+++ Data provided

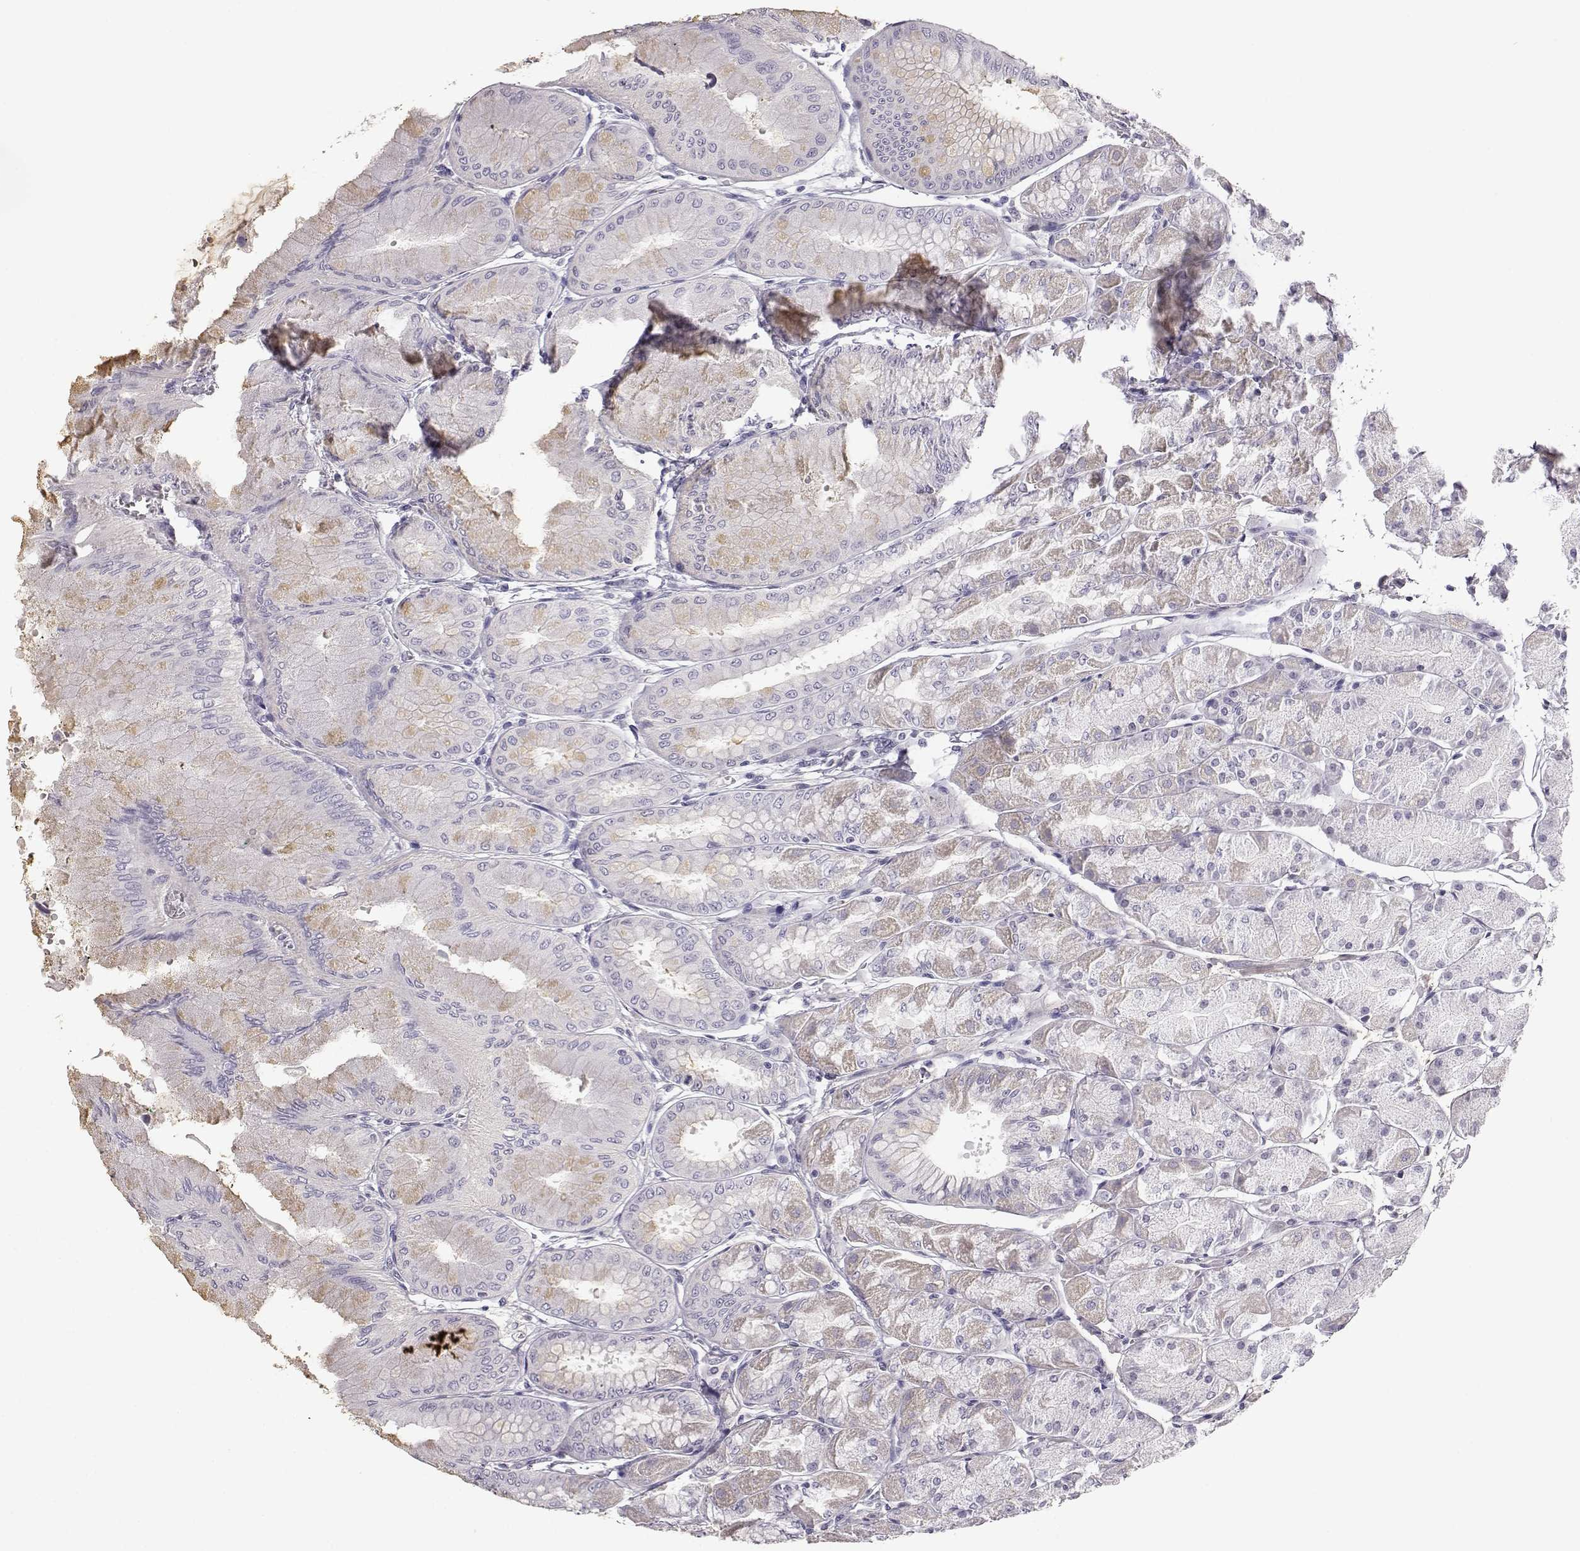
{"staining": {"intensity": "negative", "quantity": "none", "location": "none"}, "tissue": "stomach", "cell_type": "Glandular cells", "image_type": "normal", "snomed": [{"axis": "morphology", "description": "Normal tissue, NOS"}, {"axis": "topography", "description": "Stomach, upper"}], "caption": "Protein analysis of normal stomach demonstrates no significant expression in glandular cells.", "gene": "MYCBPAP", "patient": {"sex": "male", "age": 60}}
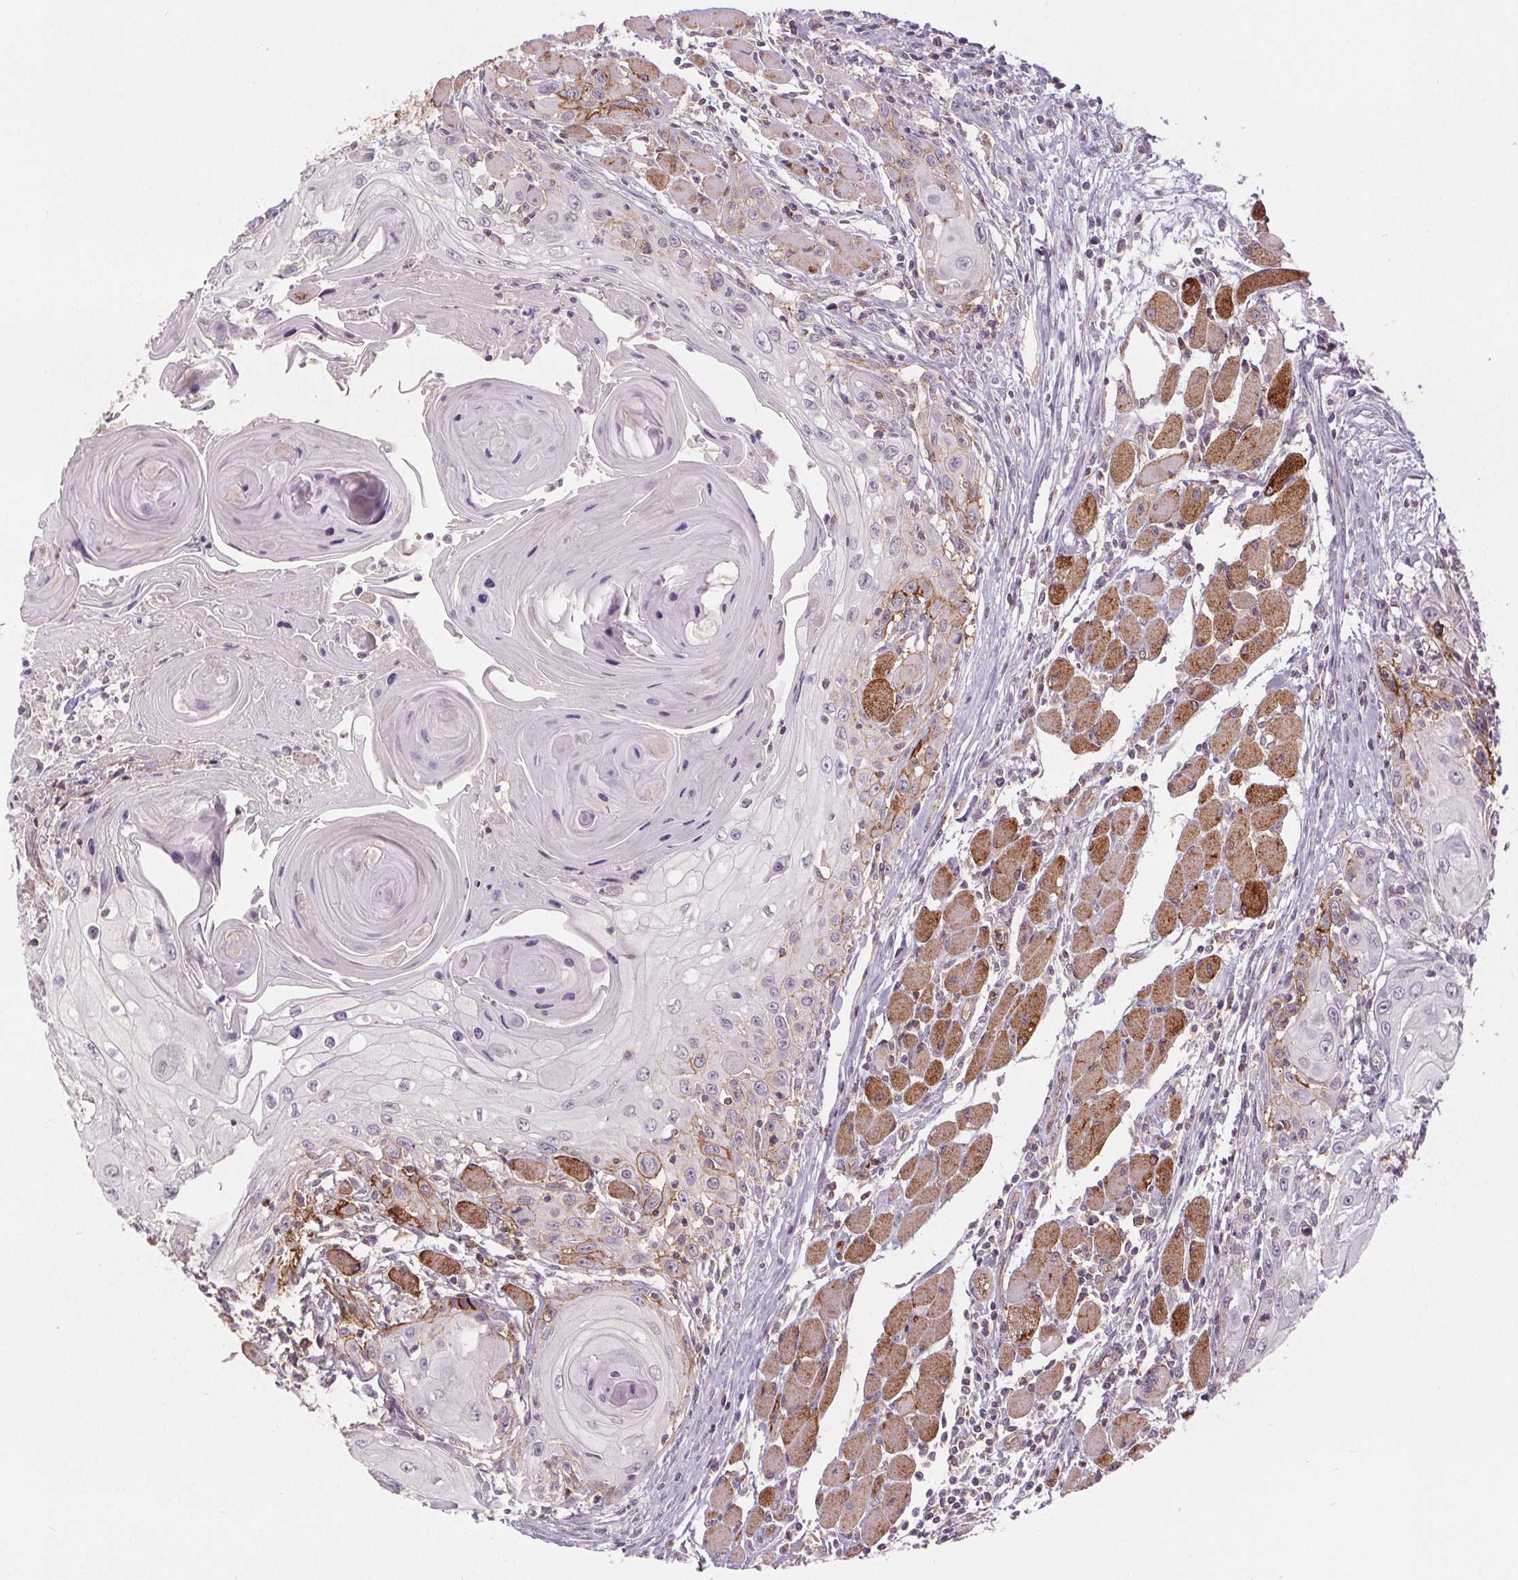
{"staining": {"intensity": "moderate", "quantity": "<25%", "location": "cytoplasmic/membranous"}, "tissue": "head and neck cancer", "cell_type": "Tumor cells", "image_type": "cancer", "snomed": [{"axis": "morphology", "description": "Squamous cell carcinoma, NOS"}, {"axis": "topography", "description": "Head-Neck"}], "caption": "Immunohistochemical staining of head and neck cancer (squamous cell carcinoma) exhibits moderate cytoplasmic/membranous protein staining in approximately <25% of tumor cells. (DAB (3,3'-diaminobenzidine) IHC with brightfield microscopy, high magnification).", "gene": "ATP1A1", "patient": {"sex": "female", "age": 80}}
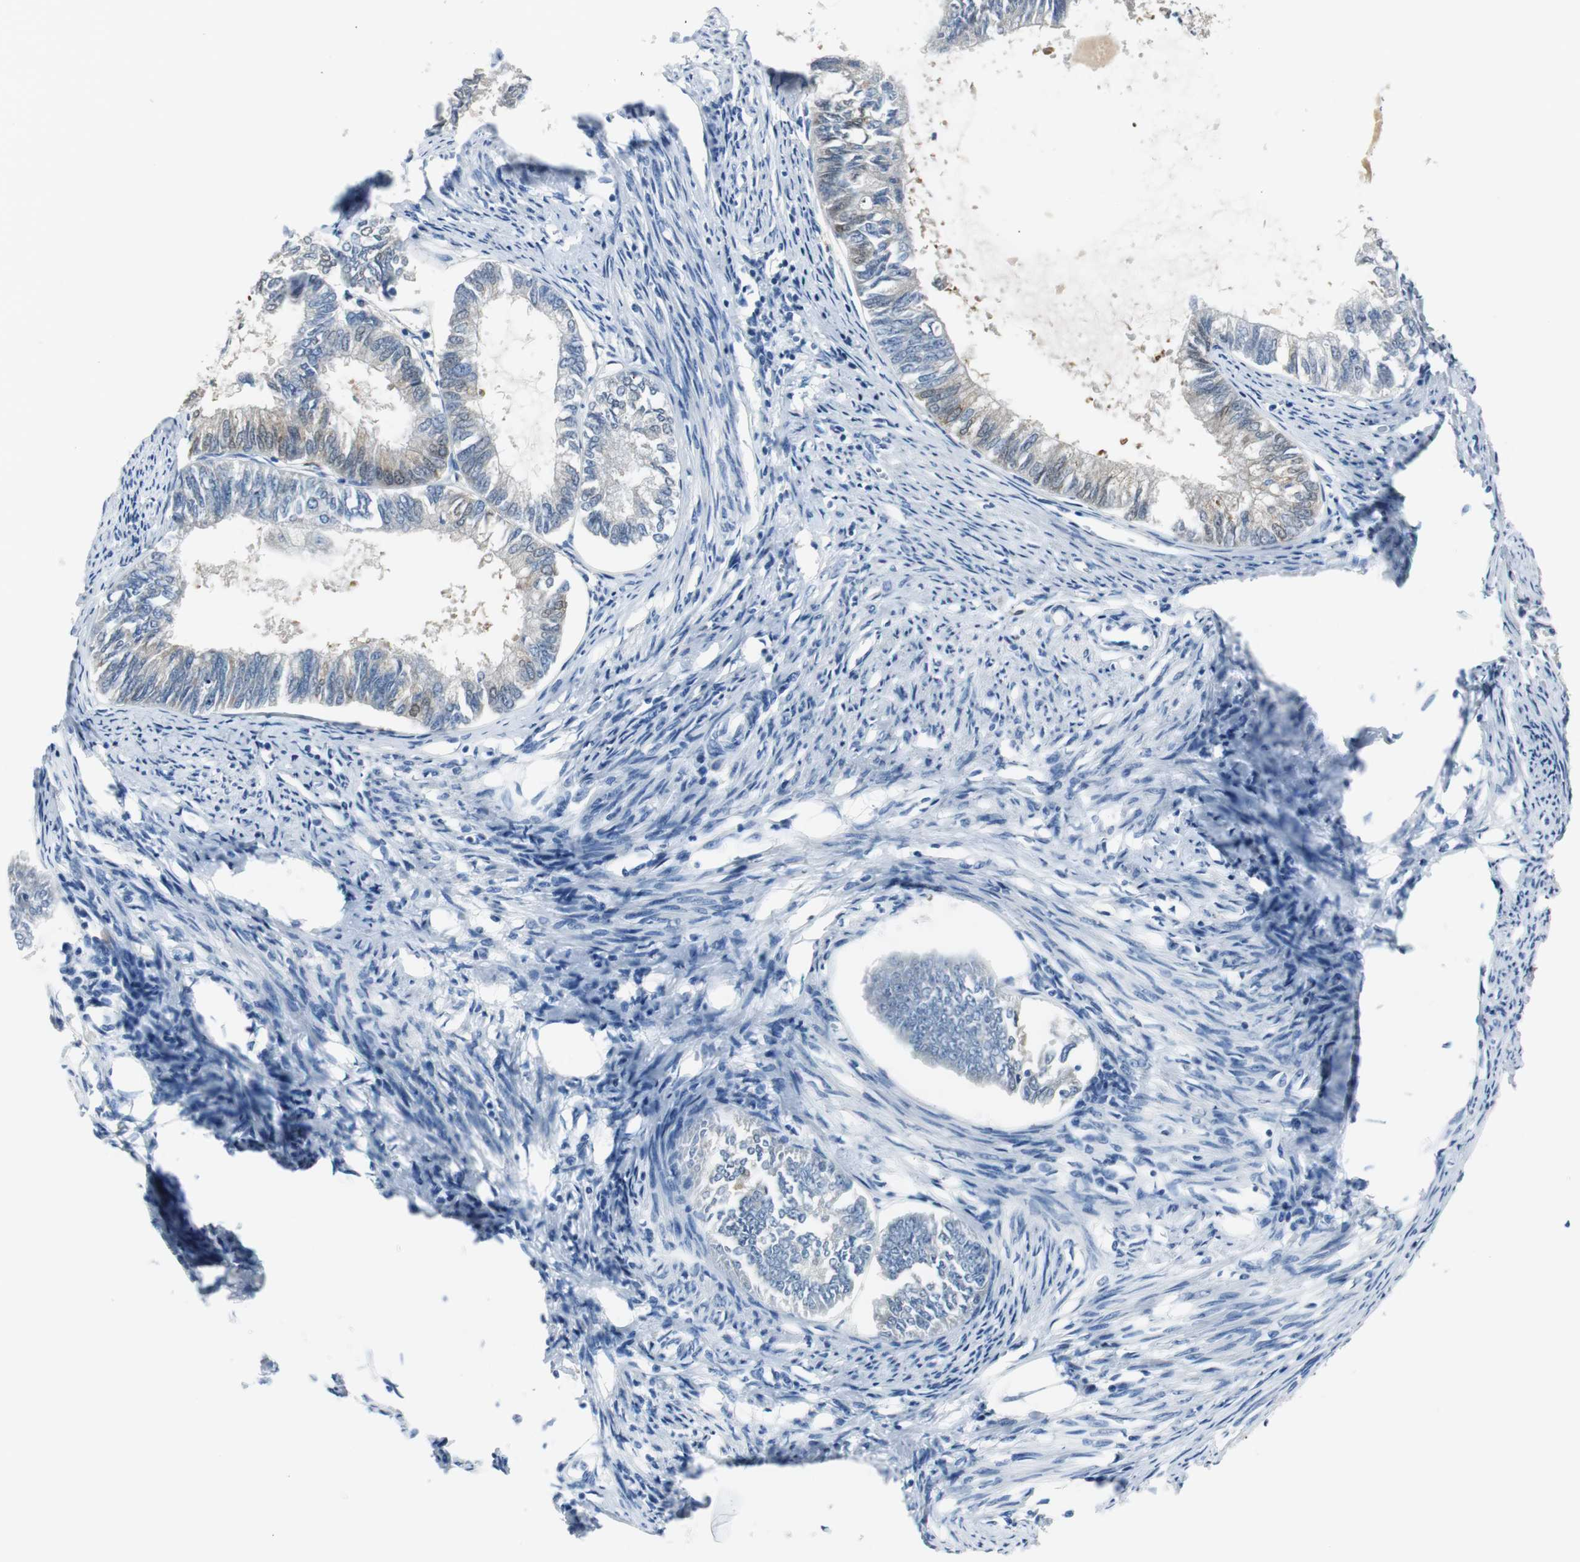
{"staining": {"intensity": "moderate", "quantity": "<25%", "location": "cytoplasmic/membranous,nuclear"}, "tissue": "endometrial cancer", "cell_type": "Tumor cells", "image_type": "cancer", "snomed": [{"axis": "morphology", "description": "Adenocarcinoma, NOS"}, {"axis": "topography", "description": "Endometrium"}], "caption": "Immunohistochemical staining of endometrial adenocarcinoma demonstrates low levels of moderate cytoplasmic/membranous and nuclear protein positivity in about <25% of tumor cells.", "gene": "FBP1", "patient": {"sex": "female", "age": 86}}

++++++

**Work item:** Write out the data above in full and exactly, but not the pictures.

**Task output:**
{"staining": {"intensity": "negative", "quantity": "none", "location": "none"}, "tissue": "stomach", "cell_type": "Glandular cells", "image_type": "normal", "snomed": [{"axis": "morphology", "description": "Normal tissue, NOS"}, {"axis": "topography", "description": "Stomach, upper"}], "caption": "Protein analysis of normal stomach demonstrates no significant expression in glandular cells.", "gene": "MYCBPAP", "patient": {"sex": "male", "age": 60}}
{"staining": {"intensity": "moderate", "quantity": "<25%", "location": "cytoplasmic/membranous"}, "tissue": "head and neck cancer", "cell_type": "Tumor cells", "image_type": "cancer", "snomed": [{"axis": "morphology", "description": "Squamous cell carcinoma, NOS"}, {"axis": "topography", "description": "Head-Neck"}], "caption": "Immunohistochemical staining of head and neck cancer (squamous cell carcinoma) exhibits moderate cytoplasmic/membranous protein staining in approximately <25% of tumor cells. (DAB (3,3'-diaminobenzidine) IHC with brightfield microscopy, high magnification).", "gene": "ATP1A1", "patient": {"sex": "female", "age": 80}}
{"staining": {"intensity": "moderate", "quantity": "<25%", "location": "cytoplasmic/membranous,nuclear"}, "tissue": "endometrial cancer", "cell_type": "Tumor cells", "image_type": "cancer", "snomed": [{"axis": "morphology", "description": "Adenocarcinoma, NOS"}, {"axis": "topography", "description": "Endometrium"}], "caption": "Immunohistochemical staining of endometrial adenocarcinoma demonstrates low levels of moderate cytoplasmic/membranous and nuclear protein positivity in about <25% of tumor cells.", "gene": "FBP1", "patient": {"sex": "female", "age": 86}}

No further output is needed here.